Bill was looking for a new dog, after his previous working dog died.
“I had about 500 poll dorset ewes ready to lamb, so I needed a dog.”
He heard the Jerilderie working dog show was on, but he missed it by a day.
So Bill contacted the organisers to see if there were any promising young dogs that didn’t sell.
They referred him to one dog, who had apparently had stage fright and didn’t perform too well, but they figured he might be worth a try.
Bill took a punt and drove to St Arnaud, where breeder John Flanagan introduced him to Rip. This time, Rip went well through his paces and something impressed Bill about the big Kelpie.
“I wasn’t quite sure if the dog was well-trained or the sheep were!” Bill recalls with a laugh..
“I bought him back, and he’s my mate now”
Bill Sammon's dog, Rip goes into action at Chapel Hill, Bungeet.
“He paws me when he wants me, and he talks to me.
He demonstrates his intelligence in a number of ways.
“When my son calls him to tie him up; Rip runs to me and sits next to me. He knows I’m the boss.
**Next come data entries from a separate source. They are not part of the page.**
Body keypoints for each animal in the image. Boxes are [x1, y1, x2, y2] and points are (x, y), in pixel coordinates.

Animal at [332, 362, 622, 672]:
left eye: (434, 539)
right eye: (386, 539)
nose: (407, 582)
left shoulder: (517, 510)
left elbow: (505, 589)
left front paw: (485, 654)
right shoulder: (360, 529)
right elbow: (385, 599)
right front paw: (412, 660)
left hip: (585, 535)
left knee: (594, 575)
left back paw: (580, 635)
Bill is full of praise for his mate.
“He’s turned out really well.”
While some dogs insist on always getting ahead of the sheep and pushing them back to their handler, Rip seems to understand that sometimes he needs to work in reverse. And on the Majella properties, dispersed around the Bungeet hills, Rip can direct the flock along the roads.
And when the sheep try to run off into the hillside boulders to hide, Rip can ferret them out.
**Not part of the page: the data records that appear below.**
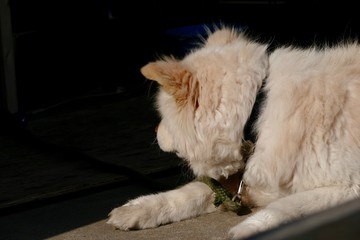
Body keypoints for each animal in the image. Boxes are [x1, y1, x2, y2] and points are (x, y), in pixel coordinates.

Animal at [108, 27, 360, 239]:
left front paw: (244, 232)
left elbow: (284, 208)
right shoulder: (251, 182)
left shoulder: (349, 188)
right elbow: (193, 191)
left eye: (163, 117)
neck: (257, 111)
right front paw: (139, 208)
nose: (154, 130)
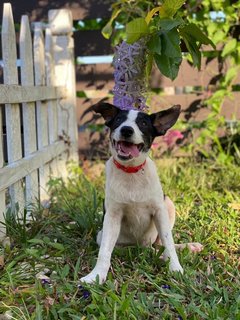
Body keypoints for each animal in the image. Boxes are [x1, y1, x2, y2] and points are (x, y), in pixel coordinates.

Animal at [80, 101, 202, 284]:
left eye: (143, 123)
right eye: (118, 120)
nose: (126, 130)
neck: (131, 172)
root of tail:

The only fault Bill can name is that the big black and tan kelpie is a one-man dog.
“He doesn’t want to work for another man.”
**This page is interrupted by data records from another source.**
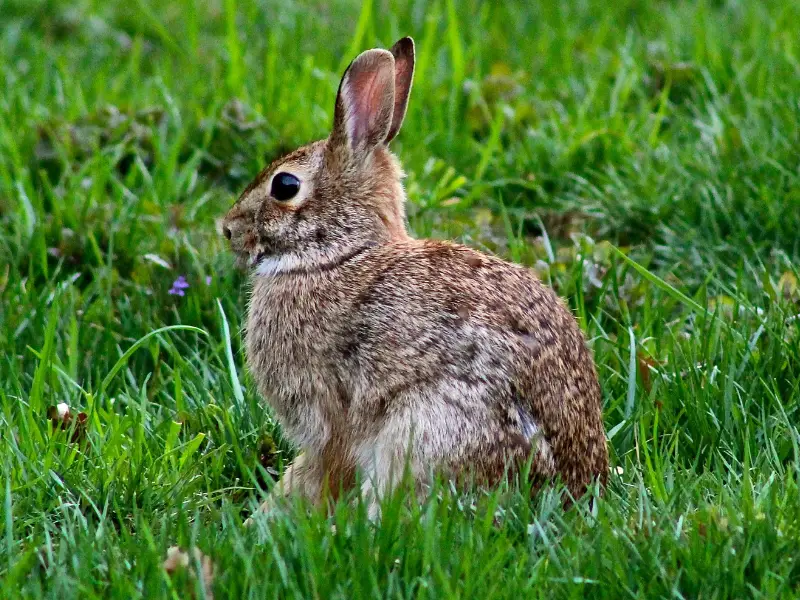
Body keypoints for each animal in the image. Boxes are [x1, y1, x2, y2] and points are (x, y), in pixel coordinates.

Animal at [222, 36, 608, 520]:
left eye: (285, 186)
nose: (227, 228)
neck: (338, 256)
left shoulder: (328, 416)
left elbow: (322, 469)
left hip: (424, 430)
Bill has sold the Majella stud to a neighbour as he is looking to ease back on work, and he whimsically reflects on how life has turned out for the two; Rip starting out his working job, and Bill winding down his flock.
But of course, Bill hints, he won't be giving up his interest in sheep completely: he plans to keep a hundred or so on his property, so Rip will have plenty to do.
“I couldn’t part with him,” Bill said.
Rip can find the sheep, even when they try to hide among the hillsie boulders.
Bill Sammon's dog, Rip, is a good mate to his boss.